La critique est cinglante : OpenAI aurait utilisé plus de 100 000 articles en ligne pour entraîner ses IA, reproduisant parfois le texte mot pour mot. Et la situation empire : lorsque l'IA « hallucine », elle pointe du doigt la Britannica, comme un bouc émissaire.

Un modèle économique en ruine
L'impact est dévastateur pour les sites d'information et les encyclopédies. En redirigeant le trafic vers leurs propres chatbots, ces IA privent les sources d'audience et, par conséquent, de revenus publicitaires. La Britannica, qui a compté plus de 4 000 contributeurs, dont des prix Nobel et des anciens présidents américains, voit son modèle économique s'effondrer. L'affaire n'est pas isolée : The New York Times, The Intercept et d'autres médias ont également porté plainte contre OpenAI pour violation du droit d'auteur.
La situation est d'autant plus préoccupante que d'autres géants de la tech sont impliqués. Anthropic a versé 1,5 milliard de dollars à des éditeurs pour avoir piraté sept millions de livres, tandis que Meta a été dénoncée pour avoir téléchargé illégalement des millions de livres et de films pornographiques via BitTorrent. La logique est claire : l'IA générative se nourrit du contenu des autres, sans rien restituer.
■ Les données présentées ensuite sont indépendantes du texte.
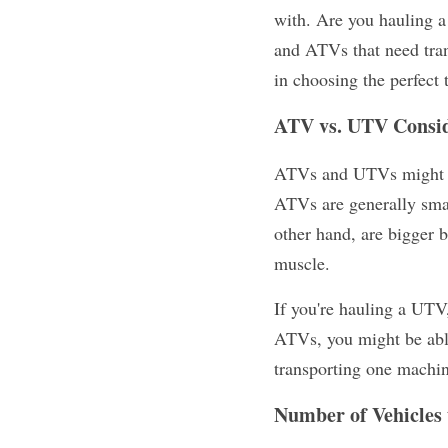
with. Are you hauling a
and ATVs that need trans
in choosing the perfect t
ATV vs. UTV Consid
ATVs and UTVs might bot
ATVs are generally smal
other hand, are bigger b
muscle.
If you're hauling a UTV,
ATVs, you might be able t
transporting one machin
Number of Vehicles 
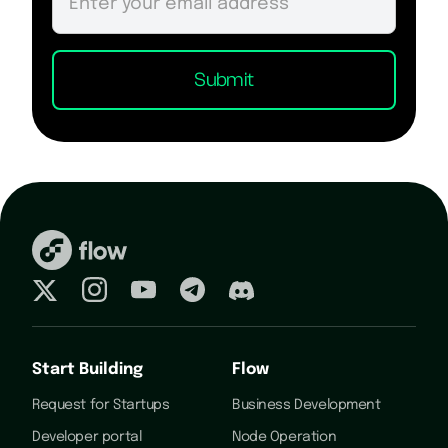
Start Building
Flow
Request for Startups
Business Development
Developer portal
Node Operation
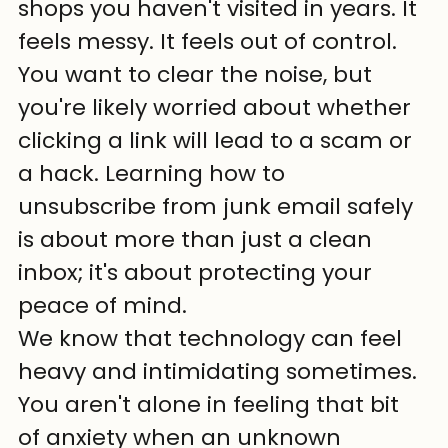
shops you haven't visited in years. It 
feels messy. It feels out of control. 
You want to clear the noise, but 
you're likely worried about whether 
clicking a link will lead to a scam or 
a hack. Learning how to 
unsubscribe from junk email safely 
is about more than just a clean 
inbox; it's about protecting your 
peace of mind. 
We know that technology can feel 
heavy and intimidating sometimes. 
You aren't alone in feeling that bit 
of anxiety when an unknown 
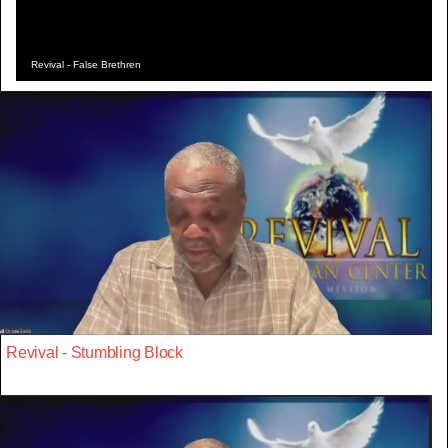
Revival - False Brethren
Revival - Stumbling Block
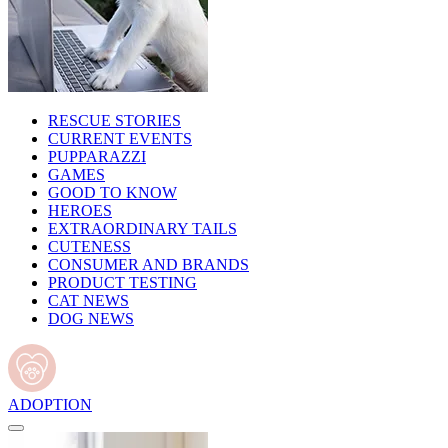
RESCUE STORIES
CURRENT EVENTS
PUPPARAZZI
GAMES
GOOD TO KNOW
HEROES
EXTRAORDINARY TAILS
CUTENESS
CONSUMER AND BRANDS
PRODUCT TESTING
CAT NEWS
DOG NEWS
ADOPTION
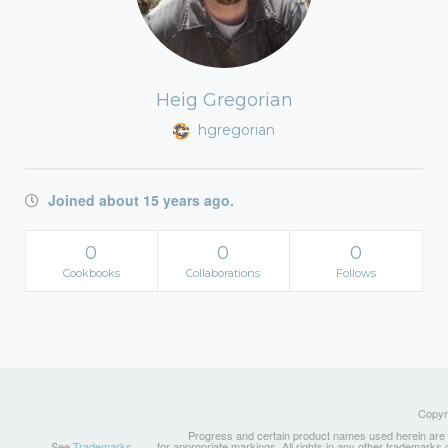
Heig Gregorian
hgregorian
Joined about 15 years ago.
0
0
0
Cookbooks
Collaborations
Follows
Copyri
Progress and certain product names used herein are tr
See
Trademarks
for appropriate markings. All rights in any other trademarks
La demande de la Britannica auprès d'OpenAI vise une indemnisation pour les pertes de revenus et une cessation d'utilisation de son contenu. Mais au-delà de cet exemple emblématique, la question est plus large : comment garantir un équilibre entre l'innovation technologique et le respect de la propriété intellectuelle ? La réponse, pour l'instant, tarde à venir.